BEGIN RECORDS SUPPLIED

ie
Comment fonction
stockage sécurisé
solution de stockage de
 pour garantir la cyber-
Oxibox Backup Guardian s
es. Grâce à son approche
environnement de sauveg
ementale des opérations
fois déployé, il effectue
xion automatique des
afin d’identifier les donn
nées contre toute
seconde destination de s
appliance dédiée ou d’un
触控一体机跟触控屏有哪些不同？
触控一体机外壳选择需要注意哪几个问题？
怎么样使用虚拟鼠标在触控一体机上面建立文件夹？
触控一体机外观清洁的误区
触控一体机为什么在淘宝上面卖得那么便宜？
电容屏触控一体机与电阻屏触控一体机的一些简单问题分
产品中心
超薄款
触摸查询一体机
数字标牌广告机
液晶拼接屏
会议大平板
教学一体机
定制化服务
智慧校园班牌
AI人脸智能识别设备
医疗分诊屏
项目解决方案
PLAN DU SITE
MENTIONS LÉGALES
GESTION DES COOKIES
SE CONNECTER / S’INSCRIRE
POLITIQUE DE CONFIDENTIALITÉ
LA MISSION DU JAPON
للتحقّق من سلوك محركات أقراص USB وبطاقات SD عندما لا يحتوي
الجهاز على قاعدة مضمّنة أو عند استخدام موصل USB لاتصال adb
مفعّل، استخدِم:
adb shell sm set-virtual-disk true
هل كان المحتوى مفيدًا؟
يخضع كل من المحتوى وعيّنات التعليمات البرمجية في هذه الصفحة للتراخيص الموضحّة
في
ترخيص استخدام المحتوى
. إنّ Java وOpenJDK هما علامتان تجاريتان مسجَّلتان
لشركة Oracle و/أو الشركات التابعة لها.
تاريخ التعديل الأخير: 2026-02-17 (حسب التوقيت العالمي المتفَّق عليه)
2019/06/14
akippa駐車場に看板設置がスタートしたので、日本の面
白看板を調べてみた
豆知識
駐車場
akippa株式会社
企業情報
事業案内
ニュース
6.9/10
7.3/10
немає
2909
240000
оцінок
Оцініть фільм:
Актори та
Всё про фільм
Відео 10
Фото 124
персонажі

END RECORDS SUPPLIED
BEGIN RECORDS SUPPLIED

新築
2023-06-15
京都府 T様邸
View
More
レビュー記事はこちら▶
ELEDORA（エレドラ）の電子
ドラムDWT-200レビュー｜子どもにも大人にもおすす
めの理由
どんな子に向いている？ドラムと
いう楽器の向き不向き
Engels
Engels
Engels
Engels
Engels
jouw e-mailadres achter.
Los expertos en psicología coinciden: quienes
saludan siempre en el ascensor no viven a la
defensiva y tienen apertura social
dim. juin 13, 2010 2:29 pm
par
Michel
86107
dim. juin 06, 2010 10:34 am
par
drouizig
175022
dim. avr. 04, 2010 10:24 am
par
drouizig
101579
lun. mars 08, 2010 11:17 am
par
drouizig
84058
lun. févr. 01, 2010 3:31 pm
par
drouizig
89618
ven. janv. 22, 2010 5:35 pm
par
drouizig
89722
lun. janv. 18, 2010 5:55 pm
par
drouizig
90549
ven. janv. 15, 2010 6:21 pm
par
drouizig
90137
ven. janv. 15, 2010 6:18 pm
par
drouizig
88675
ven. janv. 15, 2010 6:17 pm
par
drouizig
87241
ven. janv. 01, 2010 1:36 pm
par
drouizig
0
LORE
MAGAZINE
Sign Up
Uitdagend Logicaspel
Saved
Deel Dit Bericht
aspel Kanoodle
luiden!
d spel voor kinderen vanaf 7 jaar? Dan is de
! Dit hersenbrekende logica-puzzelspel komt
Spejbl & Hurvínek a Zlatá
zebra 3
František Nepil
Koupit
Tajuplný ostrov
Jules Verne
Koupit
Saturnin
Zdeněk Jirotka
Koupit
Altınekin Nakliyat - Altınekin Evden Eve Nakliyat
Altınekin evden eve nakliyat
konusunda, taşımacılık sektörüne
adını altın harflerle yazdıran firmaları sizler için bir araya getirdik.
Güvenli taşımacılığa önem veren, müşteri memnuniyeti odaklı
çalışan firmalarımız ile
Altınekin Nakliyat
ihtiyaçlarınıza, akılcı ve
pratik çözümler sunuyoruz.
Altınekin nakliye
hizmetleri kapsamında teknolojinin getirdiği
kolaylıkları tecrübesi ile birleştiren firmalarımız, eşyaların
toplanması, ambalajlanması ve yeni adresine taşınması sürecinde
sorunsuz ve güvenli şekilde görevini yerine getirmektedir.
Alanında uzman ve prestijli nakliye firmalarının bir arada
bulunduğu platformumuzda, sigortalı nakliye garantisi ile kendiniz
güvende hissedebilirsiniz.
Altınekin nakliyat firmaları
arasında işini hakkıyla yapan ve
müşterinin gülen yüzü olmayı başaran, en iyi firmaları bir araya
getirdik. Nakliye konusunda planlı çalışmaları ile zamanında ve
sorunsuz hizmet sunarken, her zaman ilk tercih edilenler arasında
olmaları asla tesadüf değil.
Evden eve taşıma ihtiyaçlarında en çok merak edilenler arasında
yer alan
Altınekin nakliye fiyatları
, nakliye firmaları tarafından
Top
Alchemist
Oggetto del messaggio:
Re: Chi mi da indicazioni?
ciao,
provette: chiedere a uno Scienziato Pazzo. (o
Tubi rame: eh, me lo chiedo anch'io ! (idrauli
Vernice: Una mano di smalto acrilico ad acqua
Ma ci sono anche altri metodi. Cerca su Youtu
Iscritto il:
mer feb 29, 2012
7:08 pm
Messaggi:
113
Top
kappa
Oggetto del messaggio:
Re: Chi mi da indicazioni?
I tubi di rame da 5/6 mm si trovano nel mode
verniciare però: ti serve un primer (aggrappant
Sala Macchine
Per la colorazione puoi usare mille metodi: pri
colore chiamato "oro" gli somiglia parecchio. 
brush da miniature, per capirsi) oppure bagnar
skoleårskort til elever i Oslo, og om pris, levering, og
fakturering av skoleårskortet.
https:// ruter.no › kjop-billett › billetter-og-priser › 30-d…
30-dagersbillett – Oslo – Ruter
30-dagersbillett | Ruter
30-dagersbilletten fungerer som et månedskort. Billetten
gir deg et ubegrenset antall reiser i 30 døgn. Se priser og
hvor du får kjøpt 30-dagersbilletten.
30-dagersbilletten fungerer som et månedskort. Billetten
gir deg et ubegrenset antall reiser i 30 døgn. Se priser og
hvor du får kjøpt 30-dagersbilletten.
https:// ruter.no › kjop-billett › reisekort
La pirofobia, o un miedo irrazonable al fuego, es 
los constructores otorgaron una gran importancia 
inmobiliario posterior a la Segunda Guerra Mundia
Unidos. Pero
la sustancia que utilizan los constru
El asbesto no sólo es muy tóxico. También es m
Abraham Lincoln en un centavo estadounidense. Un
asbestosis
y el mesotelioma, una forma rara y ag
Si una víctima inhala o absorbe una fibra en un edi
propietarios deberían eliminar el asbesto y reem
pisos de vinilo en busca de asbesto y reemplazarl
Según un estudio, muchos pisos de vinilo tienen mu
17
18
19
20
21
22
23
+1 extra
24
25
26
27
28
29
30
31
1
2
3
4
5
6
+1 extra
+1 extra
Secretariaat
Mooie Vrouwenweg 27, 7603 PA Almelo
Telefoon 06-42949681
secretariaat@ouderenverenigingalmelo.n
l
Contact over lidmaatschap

END RECORDS SUPPLIED

From the records above, pull out each line that contains the word "pisos" and copy those lines.

pisos de vinilo en busca de asbesto y reemplazarl
Según un estudio, muchos pisos de vinilo tienen mu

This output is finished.